Gagner à plusieurs au bureau est une scène classique. Une formalité méconnue de la Française des Jeux peut pourtant transformer la fête en casse-tête administratif.

La cagnotte de bureau pour jouer à l’EuroMillions ou au Loto fait partie des habitudes les plus répandues en France, particulièrement avant les grands tirages spéciaux. Quand les numéros tombent, l’euphorie collective laisse vite place à une question très concrète : comment s’assurer que chaque participant touche bien sa part, sans contestation possible une fois l’argent versé.
📝 L’essentiel à retenir :
- Sans formule de jeu en groupe officielle, un seul reçu est délivré pour toute la cagnotte, au nom de la personne qui a payé en caisse.
- Pour encaisser un gain collectif, le porteur du reçu doit remplir un formulaire de paiement d’un gros lot collectif auprès de la FDJ.
- Sans ce document, rien n’oblige légalement le porteur du ticket à reverser quoi que ce soit aux autres joueurs.
Dans cet article :
Le piège du ticket unique
Quand plusieurs collègues décident de cotiser pour acheter une ou plusieurs grilles, c’est presque toujours une seule personne qui se rend chez le buraliste ou qui valide la grille en ligne.
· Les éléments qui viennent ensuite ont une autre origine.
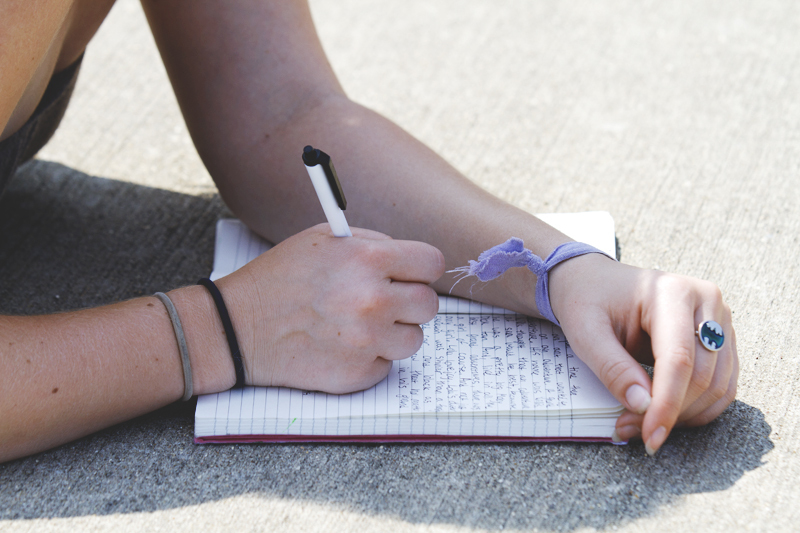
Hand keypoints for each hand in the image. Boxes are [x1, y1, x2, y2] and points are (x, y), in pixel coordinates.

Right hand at [215, 224, 444, 393]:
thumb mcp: (323, 239)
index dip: (420, 269)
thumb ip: (372, 244)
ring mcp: (366, 341)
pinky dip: (369, 358)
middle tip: (383, 302)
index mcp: (368, 259)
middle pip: (428, 304)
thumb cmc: (280, 277)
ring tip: (359, 325)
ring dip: (393, 333)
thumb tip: (409, 261)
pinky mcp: (356, 375)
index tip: (410, 275)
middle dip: (409, 302)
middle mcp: (373, 300)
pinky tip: (341, 346)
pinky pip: (386, 366)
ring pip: (413, 339)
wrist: (238, 327)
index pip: (432, 263)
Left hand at [548, 254, 737, 454]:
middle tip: (630, 430)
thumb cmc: (588, 301)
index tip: (650, 438)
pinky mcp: (720, 340)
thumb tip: (642, 406)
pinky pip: (720, 386)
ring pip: (717, 386)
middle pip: (703, 376)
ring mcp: (719, 320)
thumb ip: (612, 367)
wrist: (595, 283)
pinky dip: (694, 408)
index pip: (679, 359)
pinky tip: (661, 414)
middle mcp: (706, 302)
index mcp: (672, 292)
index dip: (667, 404)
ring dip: (684, 416)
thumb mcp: (585, 331)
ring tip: (641, 424)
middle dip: (670, 413)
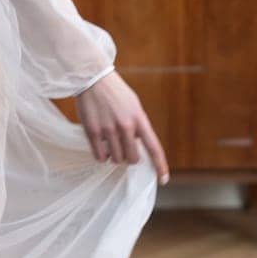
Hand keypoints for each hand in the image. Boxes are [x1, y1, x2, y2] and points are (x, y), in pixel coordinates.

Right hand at [75, 70, 169, 184]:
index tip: (163, 180)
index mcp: (139, 119)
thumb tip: (139, 145)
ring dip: (114, 156)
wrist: (93, 78)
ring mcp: (109, 130)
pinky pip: (99, 156)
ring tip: (110, 144)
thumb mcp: (133, 105)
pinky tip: (100, 147)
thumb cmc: (115, 92)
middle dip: (129, 158)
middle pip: (132, 159)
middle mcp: (126, 126)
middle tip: (123, 148)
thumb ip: (137, 125)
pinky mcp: (93, 132)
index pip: (154, 148)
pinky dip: (101, 156)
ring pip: (115, 159)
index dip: (160, 166)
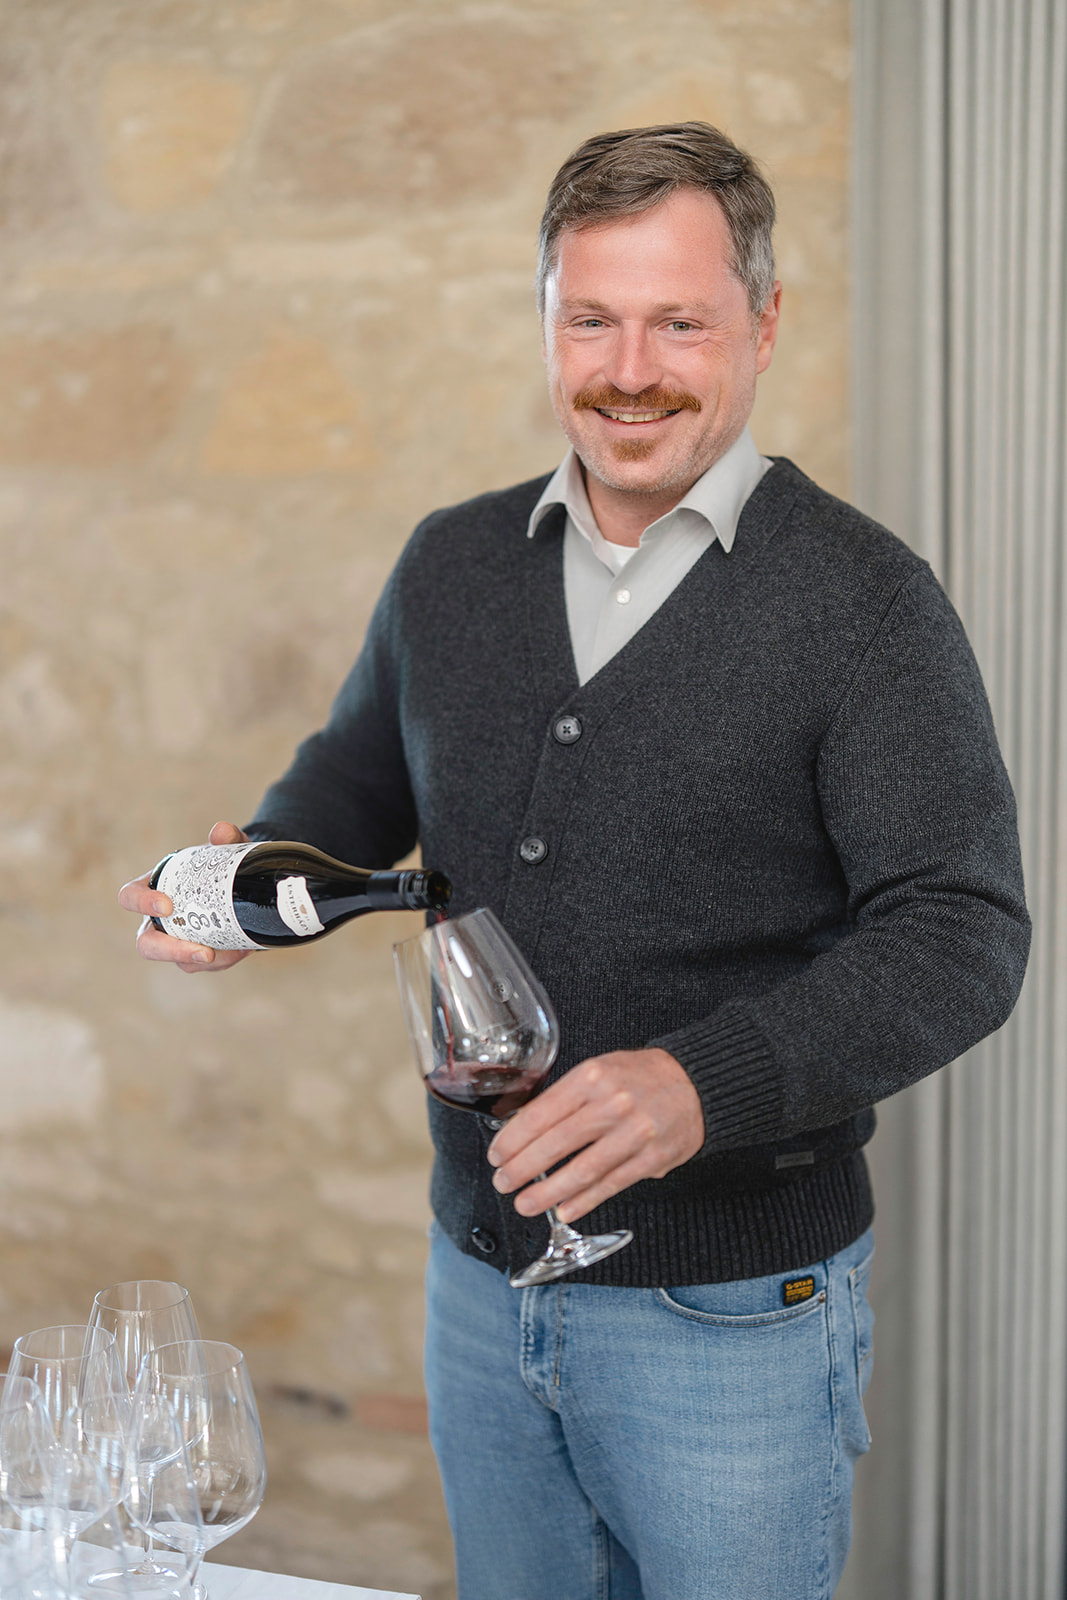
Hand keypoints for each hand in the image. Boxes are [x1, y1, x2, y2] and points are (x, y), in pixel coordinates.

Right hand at [118, 821, 251, 973]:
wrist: (243, 883)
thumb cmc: (219, 864)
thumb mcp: (225, 849)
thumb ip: (226, 838)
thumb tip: (222, 832)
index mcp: (153, 888)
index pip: (130, 897)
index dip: (141, 903)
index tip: (167, 905)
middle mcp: (158, 920)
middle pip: (146, 944)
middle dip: (169, 950)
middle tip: (202, 950)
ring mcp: (177, 940)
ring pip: (176, 961)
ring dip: (200, 960)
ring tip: (225, 952)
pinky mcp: (197, 955)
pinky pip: (202, 965)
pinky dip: (223, 959)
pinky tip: (240, 948)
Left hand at [487, 1047, 704, 1223]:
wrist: (695, 1084)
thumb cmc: (640, 1077)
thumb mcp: (599, 1069)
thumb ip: (567, 1097)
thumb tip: (525, 1129)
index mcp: (592, 1077)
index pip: (541, 1113)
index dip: (513, 1139)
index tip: (497, 1154)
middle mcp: (612, 1104)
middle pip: (556, 1144)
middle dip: (522, 1168)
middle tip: (503, 1182)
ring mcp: (634, 1133)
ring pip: (581, 1170)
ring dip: (547, 1192)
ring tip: (525, 1203)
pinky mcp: (652, 1158)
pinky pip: (610, 1184)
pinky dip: (584, 1200)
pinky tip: (564, 1209)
Cette personne devient alors, sur le plan légal, la seule détentrice officielle du ticket. En cas de gain, c’est son nom et son seul nom qui apparaît sur le reçu gagnant, ce qui peut poser un sérieux problème de confiance si l’équipe ne s’était pas mise d’accord au préalable sur une répartition claire.
Le formulaire qui change tout pour les gros lots
La Française des Jeux a anticipé ce type de situation pour les gains les plus importants. Lorsqu’un même reçu donne droit à plus de 500 euros et que plusieurs personnes revendiquent une part du gain, le porteur du ticket doit remplir, au moment de l’encaissement, un formulaire de paiement d’un gros lot collectif. Ce document permet d’indiquer les noms et prénoms de chaque gagnant ainsi que la quote-part exacte qui lui revient, de manière à ce que la FDJ établisse directement un chèque ou un virement au nom de chaque participant, sans transiter par un seul intermédiaire.
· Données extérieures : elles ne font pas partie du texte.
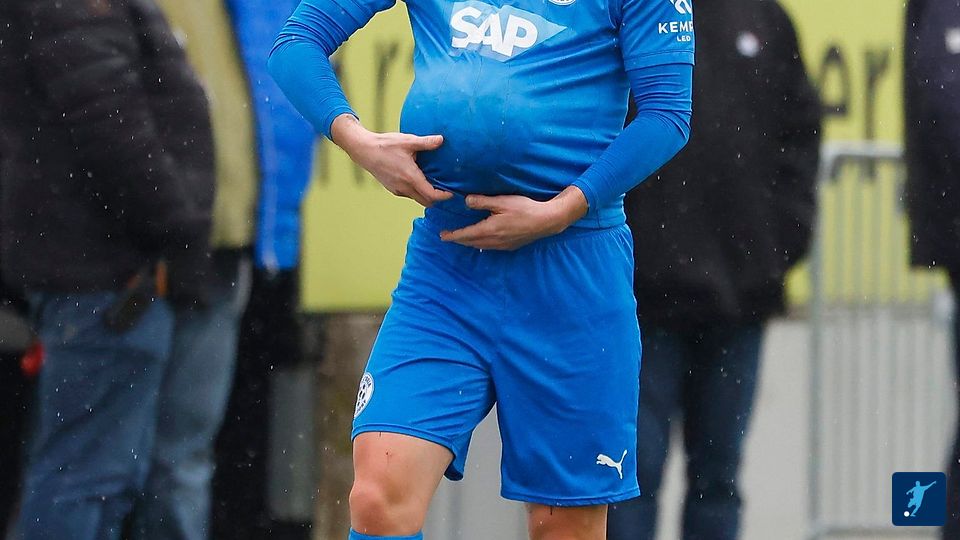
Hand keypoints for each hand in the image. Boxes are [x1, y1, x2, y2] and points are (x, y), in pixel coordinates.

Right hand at [330, 114, 452, 206]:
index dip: (444, 196)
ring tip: (433, 183)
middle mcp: (404, 187)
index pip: (431, 195)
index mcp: (410, 177)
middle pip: (426, 202)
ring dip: (426, 195)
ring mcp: (397, 190)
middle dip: (437, 199)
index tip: (451, 193)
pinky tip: (419, 179)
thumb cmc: (385, 145)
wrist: (364, 150)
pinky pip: (408, 194)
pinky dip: (416, 191)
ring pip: (417, 199)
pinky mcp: (392, 188)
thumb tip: (441, 140)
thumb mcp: (408, 141)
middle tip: (445, 189)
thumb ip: (426, 142)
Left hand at [440, 186, 588, 249]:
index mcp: (489, 229)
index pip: (465, 234)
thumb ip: (482, 202)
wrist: (546, 221)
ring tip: (462, 239)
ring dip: (469, 243)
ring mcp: (502, 245)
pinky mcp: (510, 246)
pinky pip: (490, 247)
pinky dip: (481, 244)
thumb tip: (466, 201)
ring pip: (480, 246)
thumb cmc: (524, 209)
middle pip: (471, 242)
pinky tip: (482, 241)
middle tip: (448, 237)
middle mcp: (493, 241)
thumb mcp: (501, 201)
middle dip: (459, 240)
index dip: (453, 235)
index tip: (442, 235)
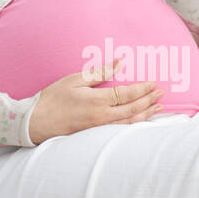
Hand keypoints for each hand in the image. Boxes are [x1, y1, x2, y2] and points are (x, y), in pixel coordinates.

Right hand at [26, 58, 163, 143]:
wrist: (36, 122)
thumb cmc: (53, 98)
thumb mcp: (75, 79)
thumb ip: (99, 72)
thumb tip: (119, 63)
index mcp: (98, 100)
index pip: (127, 94)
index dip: (142, 89)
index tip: (153, 84)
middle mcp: (102, 116)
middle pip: (133, 108)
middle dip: (149, 100)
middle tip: (161, 94)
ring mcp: (100, 127)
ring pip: (129, 122)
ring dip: (145, 114)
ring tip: (158, 108)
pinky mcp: (96, 134)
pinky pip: (121, 129)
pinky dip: (134, 124)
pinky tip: (140, 120)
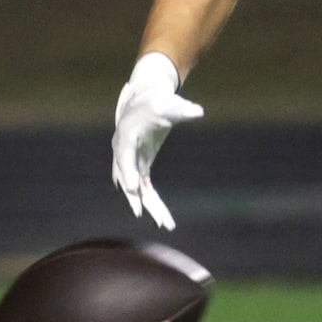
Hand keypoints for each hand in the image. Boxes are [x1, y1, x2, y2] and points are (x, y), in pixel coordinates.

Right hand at [112, 52, 203, 230]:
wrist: (147, 97)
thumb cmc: (158, 100)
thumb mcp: (169, 104)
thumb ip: (182, 110)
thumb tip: (198, 112)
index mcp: (126, 136)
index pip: (124, 157)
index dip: (128, 173)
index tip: (133, 189)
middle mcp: (123, 152)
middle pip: (129, 180)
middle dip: (141, 200)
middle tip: (153, 219)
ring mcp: (130, 161)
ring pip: (137, 188)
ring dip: (150, 206)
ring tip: (166, 224)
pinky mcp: (139, 165)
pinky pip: (143, 186)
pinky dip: (151, 199)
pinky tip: (160, 215)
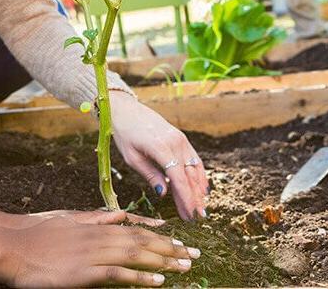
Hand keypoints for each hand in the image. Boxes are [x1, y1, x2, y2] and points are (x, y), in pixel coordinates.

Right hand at [6, 211, 199, 286]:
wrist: (12, 245)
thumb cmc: (35, 232)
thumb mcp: (68, 219)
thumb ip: (94, 218)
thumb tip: (118, 214)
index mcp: (93, 224)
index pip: (134, 228)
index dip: (159, 234)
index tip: (179, 239)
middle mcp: (97, 236)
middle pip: (141, 240)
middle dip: (170, 248)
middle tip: (194, 255)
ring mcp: (91, 253)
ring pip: (135, 254)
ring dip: (163, 260)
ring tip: (186, 267)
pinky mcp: (84, 273)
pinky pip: (118, 275)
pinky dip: (140, 277)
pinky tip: (158, 281)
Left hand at [110, 92, 208, 219]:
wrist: (126, 110)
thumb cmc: (125, 134)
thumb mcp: (131, 157)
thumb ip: (149, 174)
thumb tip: (164, 192)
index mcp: (160, 147)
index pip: (178, 178)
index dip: (186, 198)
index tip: (190, 214)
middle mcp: (175, 142)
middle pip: (189, 175)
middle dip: (194, 198)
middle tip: (197, 218)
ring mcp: (180, 139)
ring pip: (195, 168)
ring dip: (199, 188)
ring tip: (201, 207)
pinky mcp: (181, 137)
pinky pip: (194, 158)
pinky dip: (199, 174)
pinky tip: (201, 188)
Sans cette démarche, rien n’empêche techniquement le porteur du reçu de garder l’intégralité de la somme pour lui, même si un accord verbal existait entre collègues. C’est précisément cette zone grise qui a, par le passé, donné lieu à des litiges entre coéquipiers de jeu, rappelés notamment dans certaines anecdotes célèbres de gagnants de loterie.
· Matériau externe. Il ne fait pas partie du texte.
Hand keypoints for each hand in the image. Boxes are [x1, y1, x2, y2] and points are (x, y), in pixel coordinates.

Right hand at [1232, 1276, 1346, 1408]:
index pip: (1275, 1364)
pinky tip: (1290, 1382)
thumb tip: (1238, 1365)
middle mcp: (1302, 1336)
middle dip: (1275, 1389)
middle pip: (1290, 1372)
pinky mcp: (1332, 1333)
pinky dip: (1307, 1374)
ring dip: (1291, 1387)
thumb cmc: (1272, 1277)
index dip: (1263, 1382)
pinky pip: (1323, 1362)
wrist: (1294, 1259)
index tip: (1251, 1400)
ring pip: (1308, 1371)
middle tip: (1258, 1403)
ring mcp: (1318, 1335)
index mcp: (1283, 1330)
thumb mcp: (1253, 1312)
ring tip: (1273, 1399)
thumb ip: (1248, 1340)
Une solution plus simple existe en amont
Pour éviter d’en arriver à remplir ce formulaire dans l’urgence, la FDJ propose une formule pensée justement pour les jeux en groupe : le système Flash. Chez un buraliste, il est possible de demander entre 2 et 10 reçus distincts pour une même grille, chaque participant recevant alors directement son propre ticket, avec une quote-part égale du gain potentiel. Cette option élimine totalement le risque de dépendre de la bonne foi d’un seul porteur de reçu, et simplifie considérablement la réclamation du gain dans les délais impartis.
Et sur le plan fiscal, qu’est-ce que cela change ?
Bonne nouvelle pour les groupes de joueurs : tant que le partage reflète un véritable pari collectif, qu’il soit organisé via le système Flash ou simplement documenté par un accord clair entre participants, les sommes versées à chacun ne sont pas considérées comme des donations entre les coéquipiers. Cette répartition échappe donc aux droits de donation classiques, à condition de pouvoir prouver, en cas de contrôle, que l’argent a bien été mis en commun avant le tirage et non réparti après coup sur un simple geste de générosité du gagnant officiel.